O primeiro plano é de um laptop da Apple anunciando que estamos no terreno das imagens mercantilizadas e dispensáveis. Ainda mais que na maioria dos De Palmas é um filme de imagens desgastadas (até a trilha de Donnagio soa cansada) que se contrapõe a série de manequins prontos a aceitar seus papeis ensaiados (que Rachel McAdams essencialmente sugira sua personagem de Meninas Malvadas se fingindo adulta só reforça esta impressão), todas as relações desaguam na mesma farsa seja corporativo seja sexual.
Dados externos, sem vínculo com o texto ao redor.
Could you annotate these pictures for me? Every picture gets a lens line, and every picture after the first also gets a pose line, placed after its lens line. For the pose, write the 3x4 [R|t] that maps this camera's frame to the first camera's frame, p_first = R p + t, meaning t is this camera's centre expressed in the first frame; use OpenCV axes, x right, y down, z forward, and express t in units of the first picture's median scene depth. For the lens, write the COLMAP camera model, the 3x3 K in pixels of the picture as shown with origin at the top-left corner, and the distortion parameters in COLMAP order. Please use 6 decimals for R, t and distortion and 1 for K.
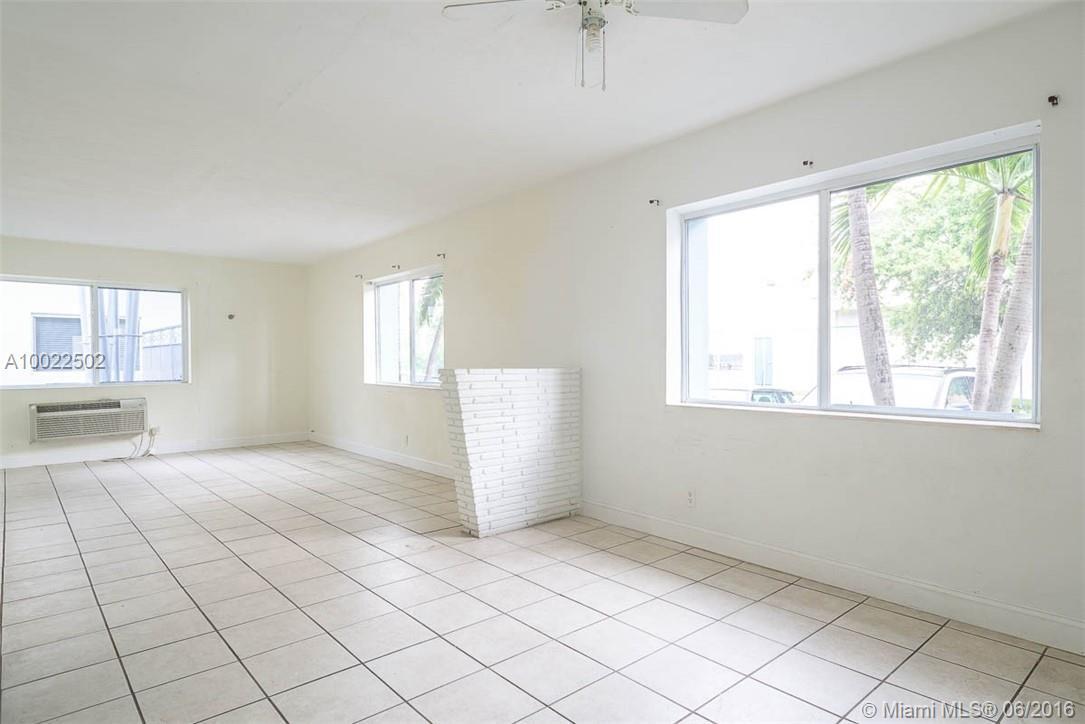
lens RADIAL K [[606.6, 0, 555.9], [0, 606.6, 362.0], [0, 0, 1]] dist [0.009563, -0.000989]
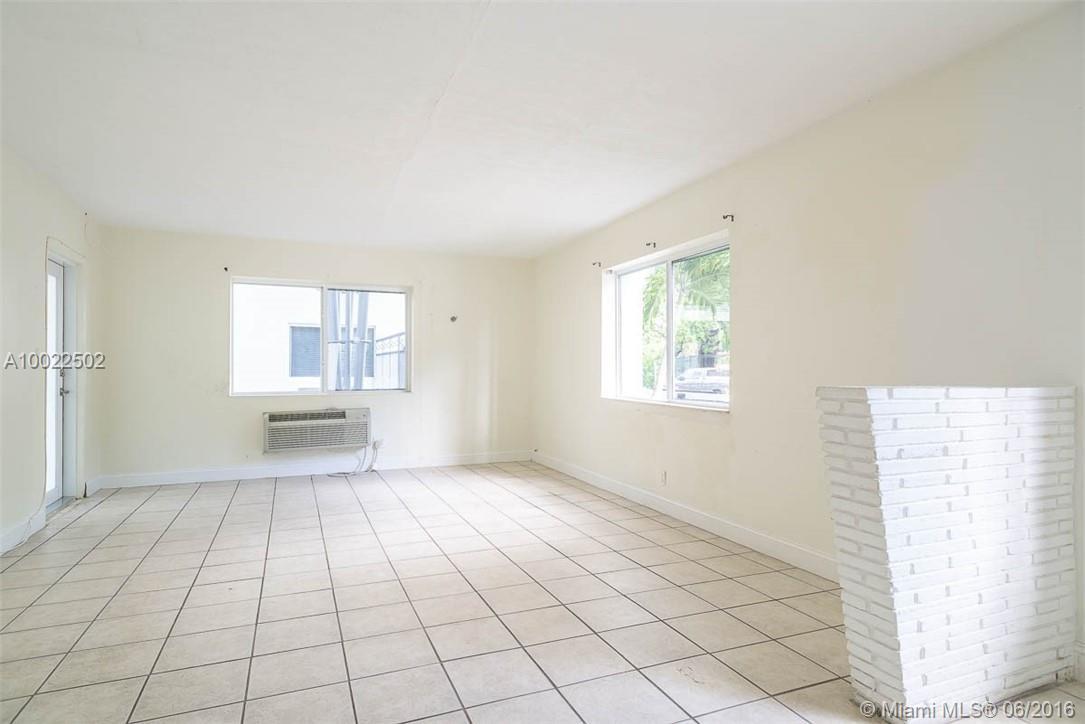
lens RADIAL K [[606.6, 0, 555.9], [0, 606.6, 362.0], [0, 0, 1]] dist [0.009563, -0.000989]
pose [[0.949503, 0.004390, -0.313728, -0.133118], [-0.009209, 0.999861, -0.013879, -0.000091], [0.313624, 0.016067, 0.949411, 0.241261]]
É uma co-produção europeia tão apátrida quanto Femme Fatale, mas a sua falta de raiz revela aqui uma melancolia, o filme se agarra as suas locações em Berlim como se buscasse uma autenticidade que lhe ilude, como se o cinema lhe deixasse para trás. É duro ser o mestre das imagens dispensáveis quando estas se tornam tão saturadas e casuais que se perdem em meio ao trivial. A segunda metade é menos um compêndio de greatest hits do diretor, do que o pesadelo do mesmo. Um filme cuja força emerge menos da sua triste familiaridade, mas da forma como em seus melhores momentos DePalma parece disposto a abraçar o último Lang e reduzir tudo a uma série de composições geométricas, todo a opulência do seu maneirismo reduzido a depuração dos filmes finais de mestre.
Tive a sensação justamente de que ele está mais seguro na segunda metade, quando se joga mesmo nos sonhos e, como vc diz, volta para seu território. O filme chega a ser desinteressante até essa parte.
Eu até prefiro a primeira metade em parte porque ao contrario de outros filmes recapitulações como Duble de Corpo, Síndrome de Caim e Femme Fatale, aqui a revisita me pareceu mesmo um tanto amarga e em parte porque a relação McAdams/Rapace é bem mais equilibrada na primeira parte.
Gostei muito de “Passion”. É o retorno de Brian De Palma aos thrillers que o consagraram e em nenhum momento senti o filme representa uma versão fraca ou satírica do cinema do cineasta (como a crítica vem insistindo desde que o filme foi exibido em Veneza). Creio que um de seus grandes trunfos foi oferecer uma perspectiva muito distinta diante do texto de “Crime de Amor”. Não considero o filme perfeito, uma obra-prima (a imagem que ilustra seu post representa uma sequência de acontecimentos conduzidos sem muito pulso), mas fiquei maravilhado a maior parte do tempo, especialmente pelo modo distinto como De Palma distinguiu a realidade do sonho e a força de suas imagens (talvez De Palma nunca tenha usado o Split-screen de forma tão bárbara como visto aqui).